[Bug target/89822] self mov on x86_64 and not optimized-out sub on ARM/ARM64 in a jump table switch

Tue Aug 3 01:32:31 GMT 2021

https://gcc.gnu.org/bugzilla/show_bug.cgi?id=89822

Andrew Pinski <pinskia at gcc dot gnu.org> changed:

           What    |Removed                     |Added
----------------------------------------------------------------------------
         Resolution|---                         |INVALID
             Status|UNCONFIRMED                 |RESOLVED

--- Comment #2 from Andrew Pinski <pinskia at gcc dot gnu.org> ---
I don't see anything wrong with what is currently done.

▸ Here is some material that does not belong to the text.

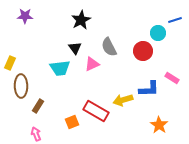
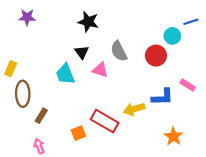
black star: (81, 20) -> (88, 22), turned -30
pink triangle: (92, 64) -> (100, 70), turned 42
cyan trapezoid: (60, 68) -> (65, 74), turned 75

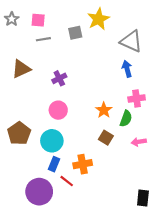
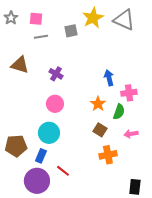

aarch64 cost for a jump table is very high which causes the jump table not be
generated.  indirect jumps on some/most aarch64 cores are not very predictable
so GCC tries to avoid them.

Note with clang, the x86_64 code has:
addl    $-1, %edi
Which is also a zero extend.
GCC is not subtracting one as it was trying to avoid an instruction.
If change the argument type to long, gcc will not produce the zero_extend and
produce better code than clang (the table size one element bigger but does that
matter I doubt it).

If you add 100 to each of the case statements (and change the type to long),
gcc still produces better code than clang:
        jmp     *.L4-808(,%rdi,8)
vs
        addq    $-101, %rdi
        jmpq    *.LJTI0_0(,%rdi,8)